Brief
Substitute "学習" for every occurrence of "学び" in the text read from the pages of the material below, and write that text out again with nothing else changed and the pictures left out.

Data extract
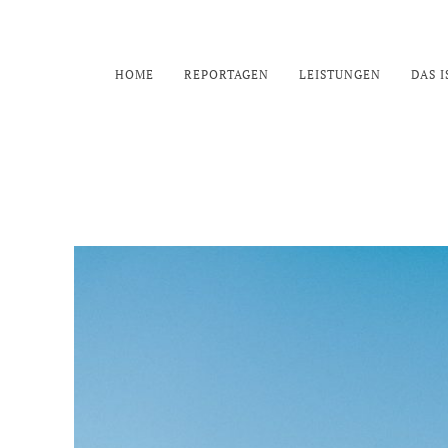
HOME
REPORTAGEN
LEISTUNGEN
DAS I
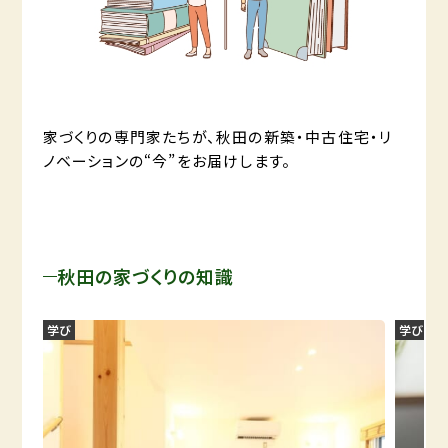
家づくりの専門家たちが、秋田の新築・中古住宅・リ
ノベーションの“今”をお届けします。
秋田の家づくりの知識
学び
学び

Written solution
HOME
REPORTAGEN
LEISTUNGEN
DAS I
家づくりの専門家たちが、秋田の新築・中古住宅・リ
ノベーションの“今”をお届けします。
秋田の家づくりの知識
学習
学習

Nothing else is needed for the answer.